*Task objective*
Report each line of the records where "tail" occurs.

*Data for review*
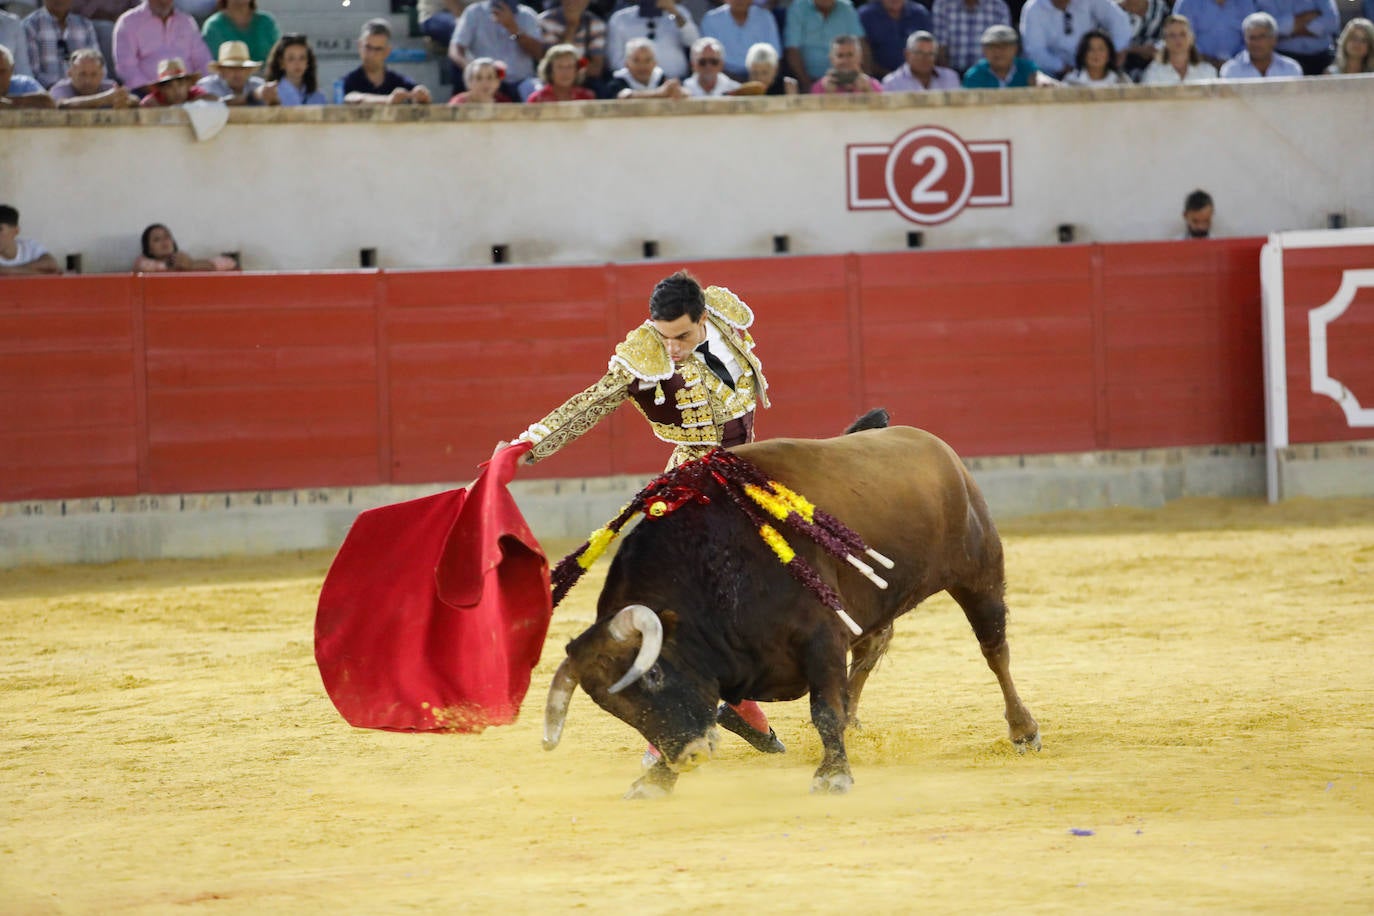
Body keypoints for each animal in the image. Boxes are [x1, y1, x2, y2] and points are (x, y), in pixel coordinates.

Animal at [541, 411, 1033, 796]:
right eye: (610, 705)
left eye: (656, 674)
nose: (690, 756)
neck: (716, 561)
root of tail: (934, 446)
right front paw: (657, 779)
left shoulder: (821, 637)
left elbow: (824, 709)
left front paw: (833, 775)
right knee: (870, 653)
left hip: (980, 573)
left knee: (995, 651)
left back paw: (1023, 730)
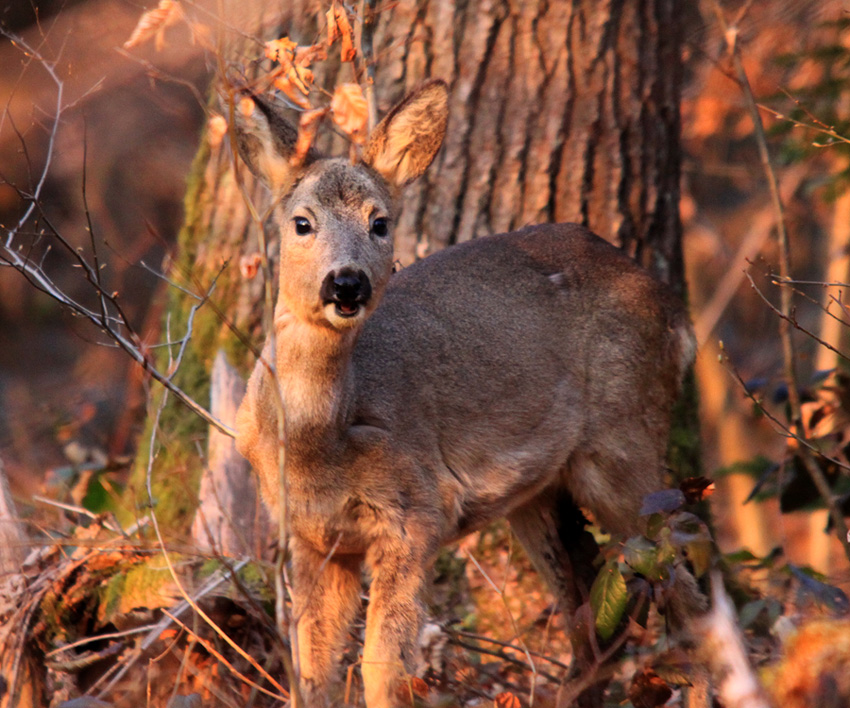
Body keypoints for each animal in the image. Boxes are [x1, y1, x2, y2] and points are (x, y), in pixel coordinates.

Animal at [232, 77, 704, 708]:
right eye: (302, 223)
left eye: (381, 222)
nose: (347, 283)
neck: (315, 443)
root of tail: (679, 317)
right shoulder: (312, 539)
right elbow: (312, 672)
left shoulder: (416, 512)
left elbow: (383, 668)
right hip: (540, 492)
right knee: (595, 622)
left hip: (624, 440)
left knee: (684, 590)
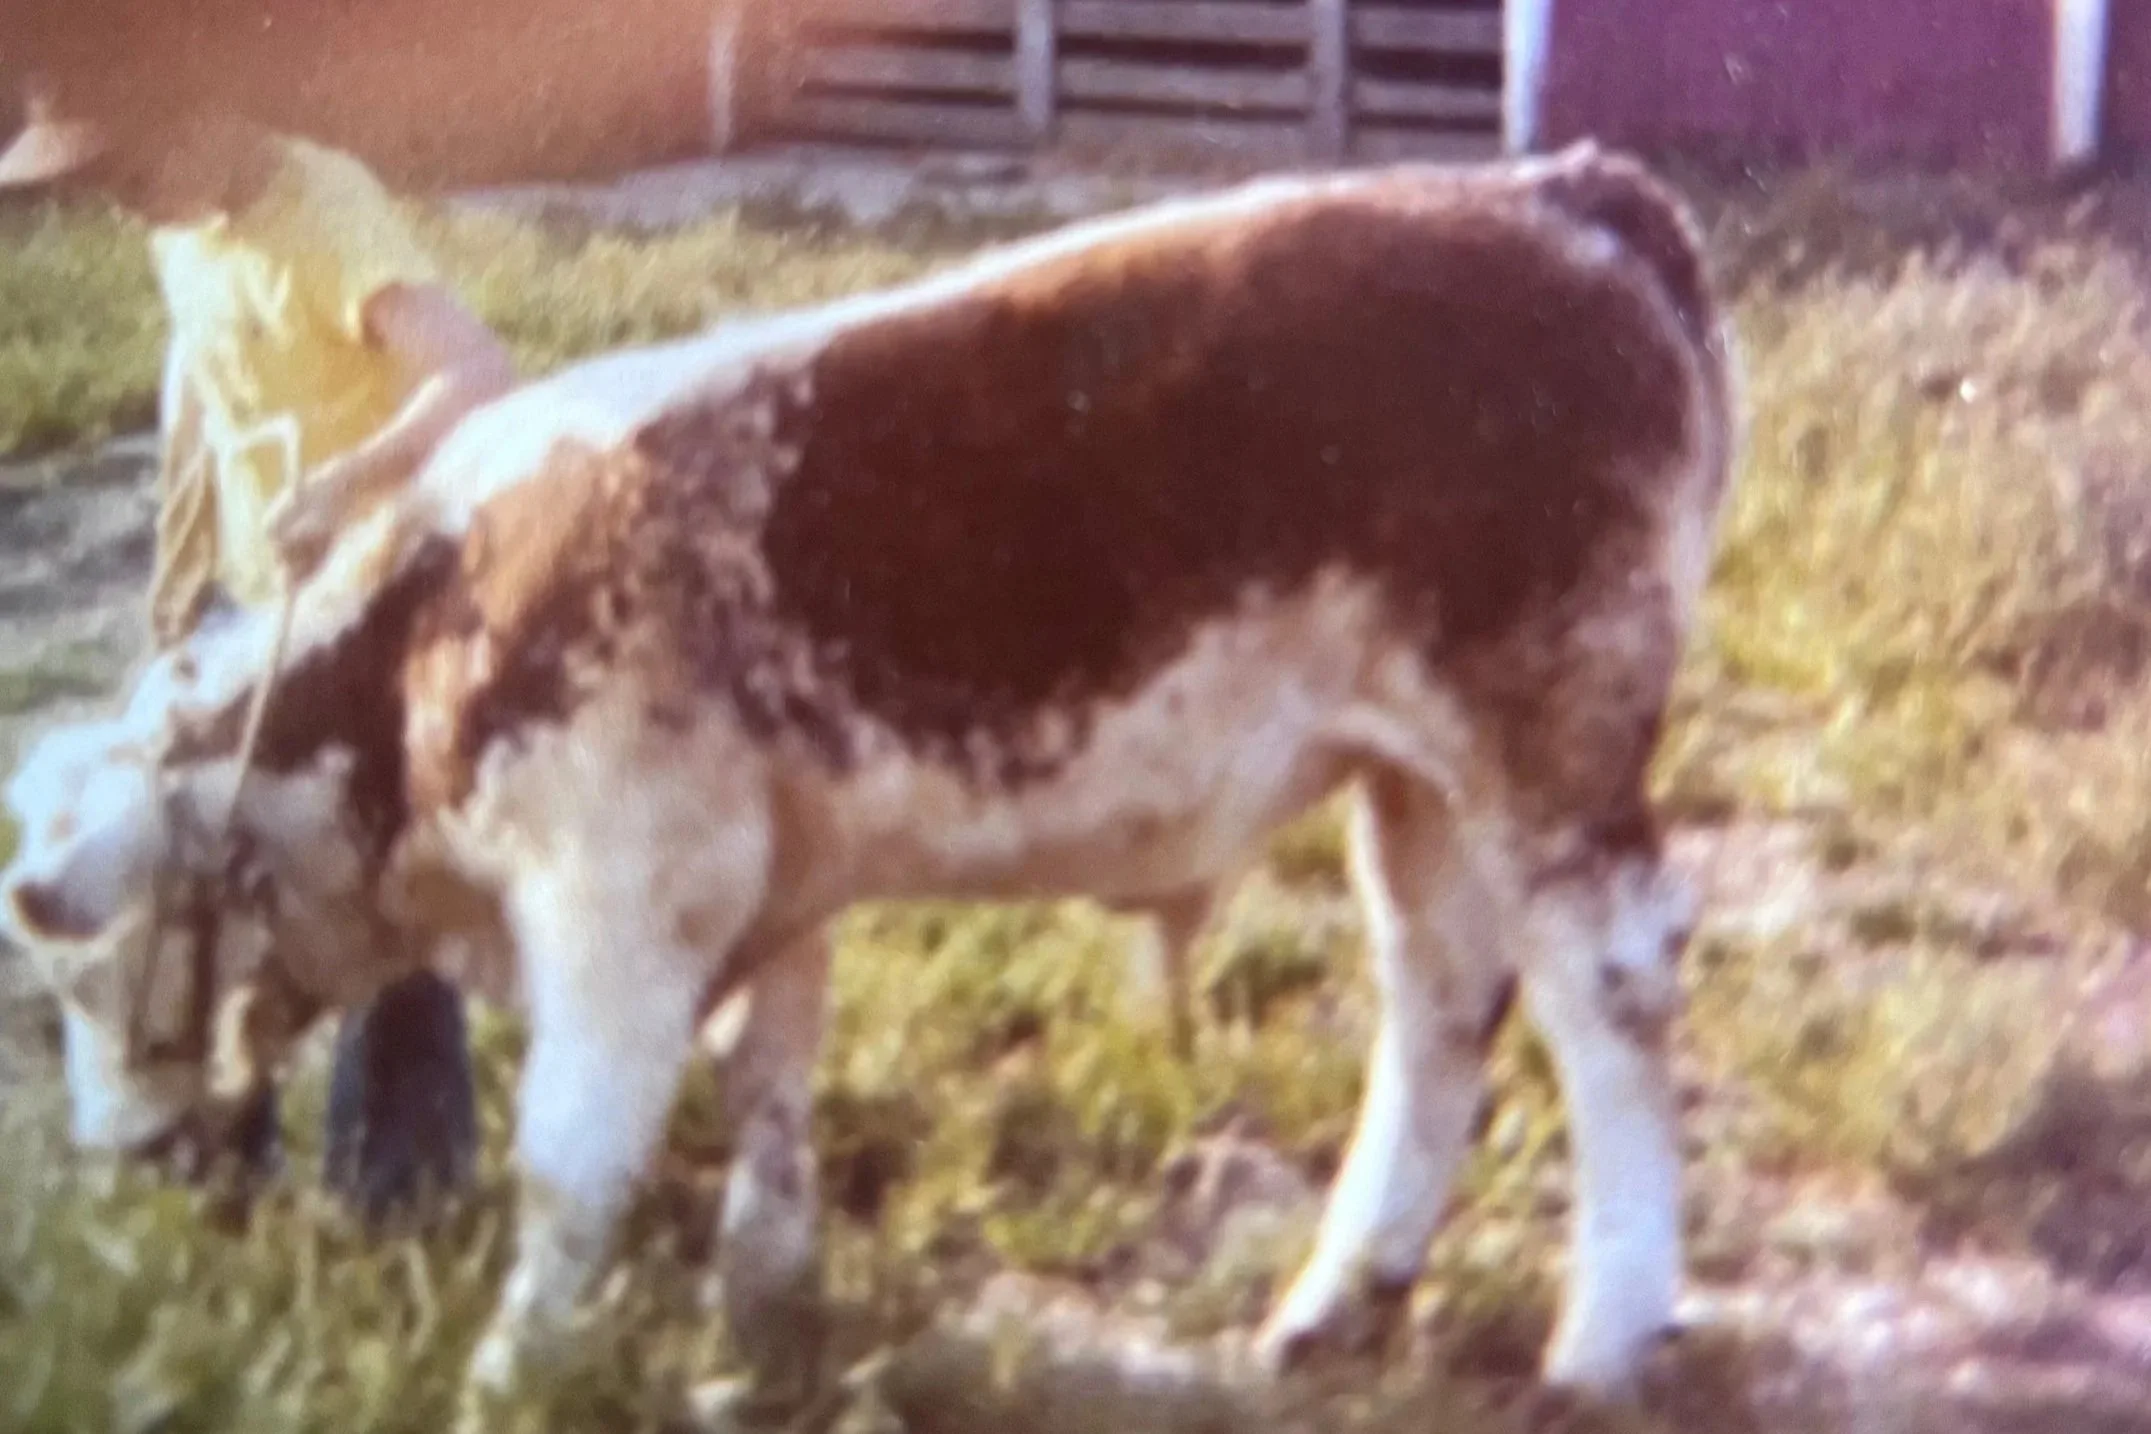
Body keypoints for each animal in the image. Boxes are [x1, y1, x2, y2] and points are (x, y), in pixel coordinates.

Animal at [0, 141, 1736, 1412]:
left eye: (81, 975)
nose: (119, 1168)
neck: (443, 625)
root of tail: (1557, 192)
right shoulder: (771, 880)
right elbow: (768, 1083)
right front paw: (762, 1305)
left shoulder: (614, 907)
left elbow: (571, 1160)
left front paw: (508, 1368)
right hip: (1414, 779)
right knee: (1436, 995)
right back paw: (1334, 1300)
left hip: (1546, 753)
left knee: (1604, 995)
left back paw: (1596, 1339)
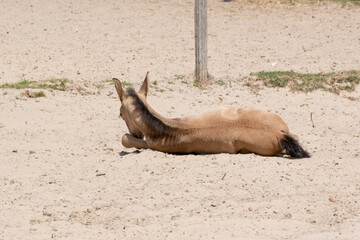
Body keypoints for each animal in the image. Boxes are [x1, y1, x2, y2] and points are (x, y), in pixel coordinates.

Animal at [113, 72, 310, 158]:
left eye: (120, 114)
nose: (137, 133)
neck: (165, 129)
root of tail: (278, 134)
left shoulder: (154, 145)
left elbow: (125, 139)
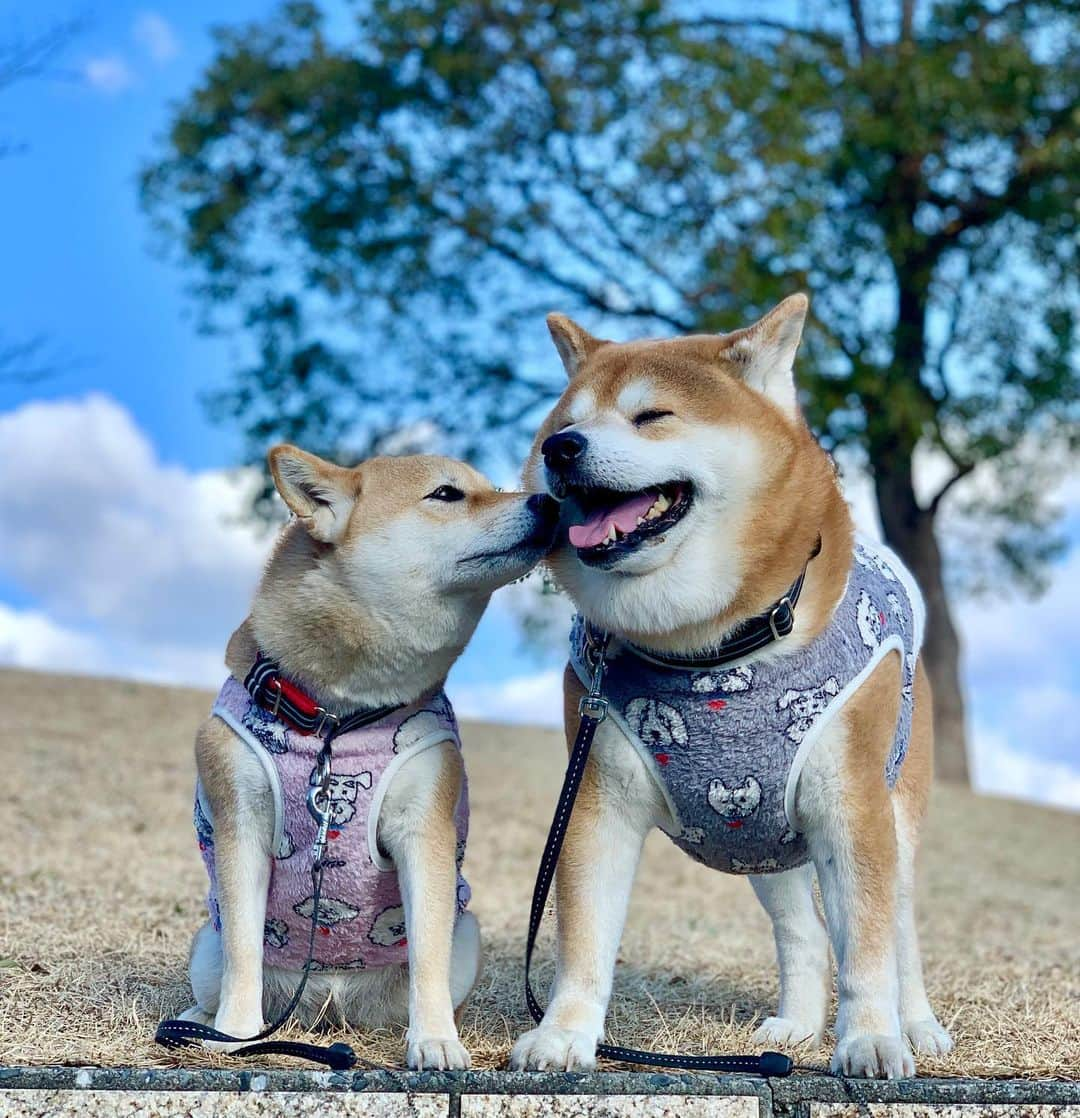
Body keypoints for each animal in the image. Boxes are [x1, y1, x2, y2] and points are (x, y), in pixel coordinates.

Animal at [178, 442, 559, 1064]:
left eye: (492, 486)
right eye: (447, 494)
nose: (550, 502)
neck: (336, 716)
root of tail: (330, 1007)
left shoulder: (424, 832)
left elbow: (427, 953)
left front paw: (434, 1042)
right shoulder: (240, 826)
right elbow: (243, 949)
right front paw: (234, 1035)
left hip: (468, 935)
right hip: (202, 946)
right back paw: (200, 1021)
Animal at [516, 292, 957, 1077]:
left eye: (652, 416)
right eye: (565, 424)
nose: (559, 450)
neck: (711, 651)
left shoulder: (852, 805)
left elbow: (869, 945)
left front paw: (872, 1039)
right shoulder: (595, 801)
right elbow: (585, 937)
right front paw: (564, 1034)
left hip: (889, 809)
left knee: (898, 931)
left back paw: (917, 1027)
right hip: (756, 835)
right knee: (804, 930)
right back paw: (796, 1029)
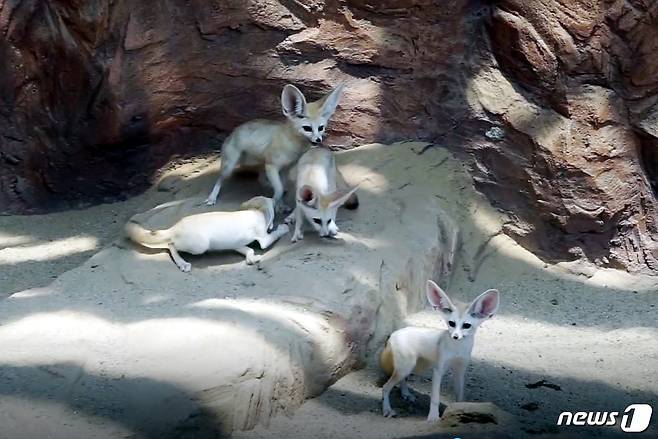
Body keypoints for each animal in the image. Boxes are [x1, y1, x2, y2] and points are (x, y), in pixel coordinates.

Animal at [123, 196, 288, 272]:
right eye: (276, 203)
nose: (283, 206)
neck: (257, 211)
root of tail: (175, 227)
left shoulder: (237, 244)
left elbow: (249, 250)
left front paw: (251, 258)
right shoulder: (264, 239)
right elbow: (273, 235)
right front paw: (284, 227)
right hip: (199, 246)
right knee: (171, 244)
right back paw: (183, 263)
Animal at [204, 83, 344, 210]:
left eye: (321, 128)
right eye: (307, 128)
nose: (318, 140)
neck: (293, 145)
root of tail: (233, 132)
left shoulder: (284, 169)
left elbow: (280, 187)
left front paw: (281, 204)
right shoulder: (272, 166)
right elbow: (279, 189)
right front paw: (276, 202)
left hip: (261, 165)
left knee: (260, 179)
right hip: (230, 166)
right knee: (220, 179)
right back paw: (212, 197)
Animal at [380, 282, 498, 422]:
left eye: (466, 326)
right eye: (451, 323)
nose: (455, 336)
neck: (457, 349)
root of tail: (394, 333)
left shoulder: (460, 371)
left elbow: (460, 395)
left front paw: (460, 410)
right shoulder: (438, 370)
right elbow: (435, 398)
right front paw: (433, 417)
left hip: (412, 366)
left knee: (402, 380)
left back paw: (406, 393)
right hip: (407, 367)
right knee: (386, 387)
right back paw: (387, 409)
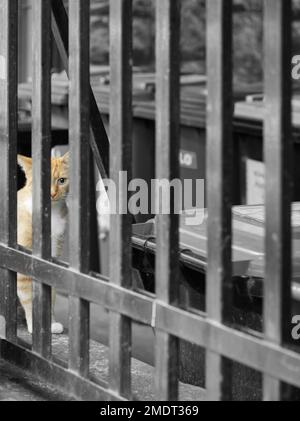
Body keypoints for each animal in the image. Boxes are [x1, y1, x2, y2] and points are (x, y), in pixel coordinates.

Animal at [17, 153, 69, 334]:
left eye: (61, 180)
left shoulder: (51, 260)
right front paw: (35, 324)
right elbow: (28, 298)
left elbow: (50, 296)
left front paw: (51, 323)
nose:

*Written solution*
root of tail: (934, 446)
root of tail: (679, 317)
root of tail: (1557, 192)
root of tail: (278, 134)
root of tail: (330, 1007)
root of tail: (175, 227)
root of tail: (233, 132)
root of tail: (394, 333)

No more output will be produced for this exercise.